One client with a well-established solution and informed support team had developed a small customization to streamline data loading. Although customizations that write data directly to the database are risky because they circumvent safeguards built into the application, the client believed that the risk was contained by thorough testing. The custom procedure ran quietly in the background every evening. Everything seemed to work fine. When the next small request came into the client support team, another customization was made.

Over time, numerous stored procedures, triggers, table, views, and functions had been created or altered. Applying even a minor upgrade like a service pack became problematic, and prevented the client from taking advantage of core product enhancements that could have retired legacy customizations and provided much needed functionality to the users. By the time the system health was assessed, there were more than 400 customizations found in their database compared to an off-the-shelf product. Moreover, some of these customizations were improperly writing data to the tables in a way that didn’t look like a problem from the front end, but actually degraded the performance of the system by creating orphan records.
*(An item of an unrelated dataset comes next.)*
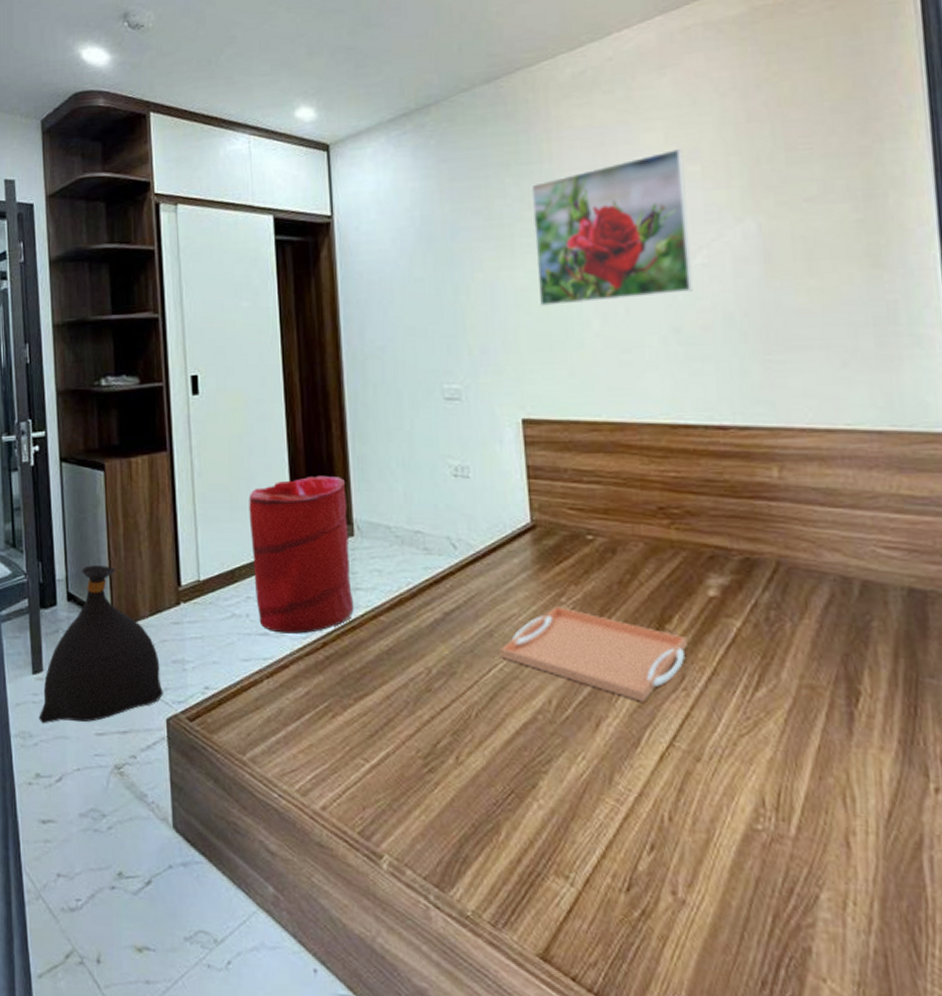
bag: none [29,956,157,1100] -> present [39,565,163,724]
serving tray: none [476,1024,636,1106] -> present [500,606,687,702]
Correcting this required significant effort as well as enforcing a new policy to avoid future customizations.

Good system health, like our physical health, is best assessed by an expert who understands what data to collect, how to interpret it, and when to take action. An initial health check also establishes a baseline for future evaluations. Waiting until you actually feel the symptoms of a condition such as high cholesterol to seek treatment could mean undergoing complex corrective surgery. Schedule regular check-ups so that you and your business perform well for years to come.